--- Testo dato ---
+ + + + + + +
Logorroico ciarliere del gameplay, caustico, in perenne conflitto con se stesso e il mondo che lo circonda. Polemico fino allo sfinimento (ma non il suo), sbraita concetti all'apparenza senza senso, ma in ogni delirio c'è una punta di verità. Figlio del non sequitur e dotato di memoria enciclopedica, infesta da anni la redazione come un fantasma.

Davide Giulivi

Inebriato dai vapori delle sostanze alcooliche quotidianamente versate, da anni vive nell'illusione di capirne di hardware e videogiochi, sottolineando persino una presunta superiorità dei PC rispetto alle altre robe. Assurdamente alcune autorevoli testate del settore gli consentono di dare sfogo, da oltre un decennio, a tali deliri, fornendogli anche i balocchi necessari ad assemblare macchine ripiene di acqua, rame e silicio barocco.

Elena Avesani

Elena (ma anche RuMiKa, RuMi per gli amici) si occupa di tecnologia e videogiochi per lavoro e spasso, ma non vi dirà da quanto tempo per non rivelare l'età. Tra le cose che preferisce segnaliamo: la sua gatta, le scarpe di Sergio Rossi, il sushi, le lenzuola pulite, il Kindle, ridere. Quando non sta attaccata a computer o smartphone, cucina per le persone a cui vuol bene e lavora a maglia. La sua fatality è segreta ai più.

Biagio Etna

Nato da un Maresciallo pacifista e una Casalinga guerrafondaia, si forgia con i flipper da 50 lire. Fiero sostenitore del videogioco, a 16 anni conosce l'unica "entità" in grado di offuscarlo. Ma è già troppo tardi. Dotato di uno smisurato ego, inferiore solo alle dimensioni del suo addome, scrive e legge di tutto, finanche menù ed elenchi telefonici.

Nikola Togut

Lucinichese D.O.C., è conosciuto dagli amici anche come quello che “si è costruito una casa attorno alla tv e a una rete gigabit”. Appassionato di videogiochi dalla più tenera età, ha maturato un’esperienza ormai decennale nel settore, sfociata nella conoscenza di tutto ciò che è tecnologia. Il suo motto è “equilibrio sempre”.

Davide Tosini

Appassionato di videogiochi da quando è nato, il ToSo suole divertirsi con Photoshop, Word, Excel, sparatutto, action adventure e titoli sportivi: l’importante è che non sia necessario spostarsi dal divano. Nel tempo libero realizza le più belle sigle del mondo, quelle per Outcast. Si dice non abbia mai tirato un sasso dal cavalcavia, né fatto stragi dal vivo, armato di shotgun.
+ + + + + + +
--- Da fare ---
Copia fedelmente il brano dei profili della redazione che comincia con le parole "Logorroico ciarliere del" e fermati dopo "come un fantasma.".

(Voci memorizzate)
+ + + + + + +
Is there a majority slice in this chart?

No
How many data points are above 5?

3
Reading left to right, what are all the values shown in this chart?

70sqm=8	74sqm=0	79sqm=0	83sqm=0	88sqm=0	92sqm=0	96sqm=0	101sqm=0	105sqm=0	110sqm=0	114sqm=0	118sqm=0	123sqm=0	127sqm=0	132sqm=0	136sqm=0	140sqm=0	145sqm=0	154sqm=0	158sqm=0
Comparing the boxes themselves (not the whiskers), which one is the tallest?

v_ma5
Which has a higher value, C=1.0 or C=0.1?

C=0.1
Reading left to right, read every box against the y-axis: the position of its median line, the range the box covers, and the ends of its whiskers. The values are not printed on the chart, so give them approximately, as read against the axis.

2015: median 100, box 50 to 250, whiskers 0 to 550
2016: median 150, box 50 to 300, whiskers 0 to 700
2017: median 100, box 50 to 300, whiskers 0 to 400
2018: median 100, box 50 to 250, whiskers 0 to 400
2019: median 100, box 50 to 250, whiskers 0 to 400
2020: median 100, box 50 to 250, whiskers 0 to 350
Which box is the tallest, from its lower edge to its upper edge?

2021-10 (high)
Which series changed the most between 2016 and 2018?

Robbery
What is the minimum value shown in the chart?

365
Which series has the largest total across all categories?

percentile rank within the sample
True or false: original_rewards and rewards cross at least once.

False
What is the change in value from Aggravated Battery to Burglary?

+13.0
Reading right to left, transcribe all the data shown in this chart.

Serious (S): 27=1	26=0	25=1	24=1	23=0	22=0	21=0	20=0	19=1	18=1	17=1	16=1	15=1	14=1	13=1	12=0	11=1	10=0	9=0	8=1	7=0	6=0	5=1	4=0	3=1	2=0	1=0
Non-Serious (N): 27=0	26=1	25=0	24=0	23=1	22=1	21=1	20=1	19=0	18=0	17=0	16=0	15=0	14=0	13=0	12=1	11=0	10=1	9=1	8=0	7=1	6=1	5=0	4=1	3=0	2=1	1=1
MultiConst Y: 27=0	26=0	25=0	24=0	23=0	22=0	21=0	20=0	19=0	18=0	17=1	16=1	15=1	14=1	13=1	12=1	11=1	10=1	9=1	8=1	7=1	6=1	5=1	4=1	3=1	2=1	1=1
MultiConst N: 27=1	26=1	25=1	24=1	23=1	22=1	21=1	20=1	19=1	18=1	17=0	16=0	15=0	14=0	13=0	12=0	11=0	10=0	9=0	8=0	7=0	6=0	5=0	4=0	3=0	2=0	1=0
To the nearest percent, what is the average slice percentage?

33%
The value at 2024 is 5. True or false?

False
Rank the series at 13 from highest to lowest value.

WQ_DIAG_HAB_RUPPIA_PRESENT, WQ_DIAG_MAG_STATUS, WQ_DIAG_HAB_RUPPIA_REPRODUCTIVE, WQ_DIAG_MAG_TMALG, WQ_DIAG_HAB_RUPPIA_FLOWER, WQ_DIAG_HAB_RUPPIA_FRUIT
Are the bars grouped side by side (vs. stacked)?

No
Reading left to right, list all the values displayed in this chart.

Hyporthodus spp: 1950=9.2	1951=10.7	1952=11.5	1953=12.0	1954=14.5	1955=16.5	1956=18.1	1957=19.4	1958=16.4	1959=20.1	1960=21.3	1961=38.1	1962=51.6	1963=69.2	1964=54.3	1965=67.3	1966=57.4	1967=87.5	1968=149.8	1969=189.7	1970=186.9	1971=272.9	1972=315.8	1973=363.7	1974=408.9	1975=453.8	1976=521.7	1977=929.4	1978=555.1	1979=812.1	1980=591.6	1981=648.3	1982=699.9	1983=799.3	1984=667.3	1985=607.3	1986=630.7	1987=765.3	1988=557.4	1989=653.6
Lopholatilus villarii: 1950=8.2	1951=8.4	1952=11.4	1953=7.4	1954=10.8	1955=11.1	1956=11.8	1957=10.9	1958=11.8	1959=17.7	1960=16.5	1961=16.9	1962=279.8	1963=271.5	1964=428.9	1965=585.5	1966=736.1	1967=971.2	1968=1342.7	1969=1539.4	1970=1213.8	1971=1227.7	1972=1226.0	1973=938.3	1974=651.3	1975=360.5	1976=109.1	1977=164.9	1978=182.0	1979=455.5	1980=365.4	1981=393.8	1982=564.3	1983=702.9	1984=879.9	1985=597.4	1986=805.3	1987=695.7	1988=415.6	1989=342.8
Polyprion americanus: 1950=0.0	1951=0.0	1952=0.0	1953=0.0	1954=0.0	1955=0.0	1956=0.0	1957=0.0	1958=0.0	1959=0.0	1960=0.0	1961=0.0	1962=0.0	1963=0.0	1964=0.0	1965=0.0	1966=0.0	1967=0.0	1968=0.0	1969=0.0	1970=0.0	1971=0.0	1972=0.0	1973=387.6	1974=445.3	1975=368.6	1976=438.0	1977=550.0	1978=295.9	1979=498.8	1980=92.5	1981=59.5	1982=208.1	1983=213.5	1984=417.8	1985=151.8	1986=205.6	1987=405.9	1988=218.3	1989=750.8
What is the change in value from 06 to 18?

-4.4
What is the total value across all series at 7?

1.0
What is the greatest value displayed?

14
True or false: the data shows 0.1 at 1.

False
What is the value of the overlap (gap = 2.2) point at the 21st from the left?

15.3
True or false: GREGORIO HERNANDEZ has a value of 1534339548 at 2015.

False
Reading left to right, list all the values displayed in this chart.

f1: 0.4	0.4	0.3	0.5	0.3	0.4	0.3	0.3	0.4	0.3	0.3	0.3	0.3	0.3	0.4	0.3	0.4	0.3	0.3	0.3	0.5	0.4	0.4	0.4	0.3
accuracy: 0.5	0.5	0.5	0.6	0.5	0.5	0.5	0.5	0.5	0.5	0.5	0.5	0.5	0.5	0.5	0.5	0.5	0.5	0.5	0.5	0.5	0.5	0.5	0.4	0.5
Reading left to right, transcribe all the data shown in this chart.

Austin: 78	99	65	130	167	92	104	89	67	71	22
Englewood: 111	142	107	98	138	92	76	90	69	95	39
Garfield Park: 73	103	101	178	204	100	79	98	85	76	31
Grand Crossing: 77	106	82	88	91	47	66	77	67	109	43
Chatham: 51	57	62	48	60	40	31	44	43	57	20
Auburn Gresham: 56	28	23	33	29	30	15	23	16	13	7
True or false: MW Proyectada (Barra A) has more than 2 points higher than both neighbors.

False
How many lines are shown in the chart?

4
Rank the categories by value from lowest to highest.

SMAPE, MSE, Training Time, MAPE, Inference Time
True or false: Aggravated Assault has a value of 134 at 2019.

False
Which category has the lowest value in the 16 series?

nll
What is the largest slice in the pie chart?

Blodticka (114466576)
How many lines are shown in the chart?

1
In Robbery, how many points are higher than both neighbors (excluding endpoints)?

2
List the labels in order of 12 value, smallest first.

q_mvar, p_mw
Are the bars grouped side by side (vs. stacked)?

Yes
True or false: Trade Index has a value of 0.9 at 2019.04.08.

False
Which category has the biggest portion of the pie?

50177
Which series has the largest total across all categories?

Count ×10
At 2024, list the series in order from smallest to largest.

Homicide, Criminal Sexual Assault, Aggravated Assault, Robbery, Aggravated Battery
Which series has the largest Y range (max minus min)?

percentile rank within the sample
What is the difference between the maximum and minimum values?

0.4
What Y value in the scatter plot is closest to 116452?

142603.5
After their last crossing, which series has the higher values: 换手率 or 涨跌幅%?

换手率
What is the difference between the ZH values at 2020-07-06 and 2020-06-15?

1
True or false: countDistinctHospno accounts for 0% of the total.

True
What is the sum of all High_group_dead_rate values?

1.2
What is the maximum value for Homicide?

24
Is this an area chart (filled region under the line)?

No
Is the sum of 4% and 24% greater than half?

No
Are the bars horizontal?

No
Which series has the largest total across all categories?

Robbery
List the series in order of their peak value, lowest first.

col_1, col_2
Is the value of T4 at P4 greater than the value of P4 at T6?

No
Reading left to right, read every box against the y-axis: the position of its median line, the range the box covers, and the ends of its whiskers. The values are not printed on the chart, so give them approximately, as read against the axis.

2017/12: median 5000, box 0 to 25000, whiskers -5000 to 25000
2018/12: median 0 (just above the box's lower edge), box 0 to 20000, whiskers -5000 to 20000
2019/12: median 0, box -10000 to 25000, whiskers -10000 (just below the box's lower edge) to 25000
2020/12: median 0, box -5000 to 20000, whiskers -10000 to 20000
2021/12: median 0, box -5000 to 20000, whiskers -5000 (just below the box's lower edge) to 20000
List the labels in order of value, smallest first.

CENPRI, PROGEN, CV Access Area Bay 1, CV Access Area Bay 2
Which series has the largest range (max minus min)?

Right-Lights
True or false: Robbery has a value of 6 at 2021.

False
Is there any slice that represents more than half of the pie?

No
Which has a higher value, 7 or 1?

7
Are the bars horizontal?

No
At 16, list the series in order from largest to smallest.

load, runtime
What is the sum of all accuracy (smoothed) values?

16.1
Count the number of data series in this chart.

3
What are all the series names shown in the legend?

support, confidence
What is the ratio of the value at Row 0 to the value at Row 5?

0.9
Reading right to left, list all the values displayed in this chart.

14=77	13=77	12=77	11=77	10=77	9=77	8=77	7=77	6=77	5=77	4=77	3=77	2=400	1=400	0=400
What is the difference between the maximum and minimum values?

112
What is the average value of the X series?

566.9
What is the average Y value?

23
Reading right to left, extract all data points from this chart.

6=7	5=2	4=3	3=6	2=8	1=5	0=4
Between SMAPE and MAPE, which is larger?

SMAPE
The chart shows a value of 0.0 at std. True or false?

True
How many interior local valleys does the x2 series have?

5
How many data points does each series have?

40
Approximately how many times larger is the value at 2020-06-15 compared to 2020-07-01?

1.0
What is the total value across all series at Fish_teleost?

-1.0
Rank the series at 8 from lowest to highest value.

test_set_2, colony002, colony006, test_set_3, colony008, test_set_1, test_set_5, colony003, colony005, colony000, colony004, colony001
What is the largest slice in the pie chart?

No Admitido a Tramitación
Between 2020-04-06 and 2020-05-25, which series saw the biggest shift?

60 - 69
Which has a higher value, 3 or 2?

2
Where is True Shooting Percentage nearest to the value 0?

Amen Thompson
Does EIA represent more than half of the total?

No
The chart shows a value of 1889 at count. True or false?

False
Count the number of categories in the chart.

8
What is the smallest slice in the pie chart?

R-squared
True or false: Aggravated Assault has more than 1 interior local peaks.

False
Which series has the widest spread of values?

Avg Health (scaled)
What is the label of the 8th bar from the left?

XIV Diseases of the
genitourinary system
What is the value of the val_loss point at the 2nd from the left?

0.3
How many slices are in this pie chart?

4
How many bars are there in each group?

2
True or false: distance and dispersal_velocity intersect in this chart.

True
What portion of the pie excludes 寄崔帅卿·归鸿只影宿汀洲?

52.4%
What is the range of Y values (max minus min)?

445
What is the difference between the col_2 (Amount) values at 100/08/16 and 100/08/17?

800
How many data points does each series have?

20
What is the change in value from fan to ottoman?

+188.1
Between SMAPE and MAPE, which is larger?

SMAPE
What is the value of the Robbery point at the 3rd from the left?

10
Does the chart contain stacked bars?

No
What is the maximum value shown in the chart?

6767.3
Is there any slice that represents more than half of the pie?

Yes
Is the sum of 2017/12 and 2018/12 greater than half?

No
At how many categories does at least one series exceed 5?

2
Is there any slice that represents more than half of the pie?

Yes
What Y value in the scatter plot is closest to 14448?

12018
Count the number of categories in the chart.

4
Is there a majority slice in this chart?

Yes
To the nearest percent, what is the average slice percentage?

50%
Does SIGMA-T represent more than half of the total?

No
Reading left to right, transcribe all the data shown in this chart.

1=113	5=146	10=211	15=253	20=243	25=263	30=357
+ + + + + + +
--- Soluzione ---
Logorroico ciarliere del gameplay, caustico, in perenne conflitto con se stesso e il mondo che lo circonda. Polemico fino allo sfinimento (ma non il suo), sbraita concetti all'apparenza senza senso, ma in ogni delirio c'è una punta di verità. Figlio del non sequitur e dotato di memoria enciclopedica, infesta da anni la redazione come un fantasma.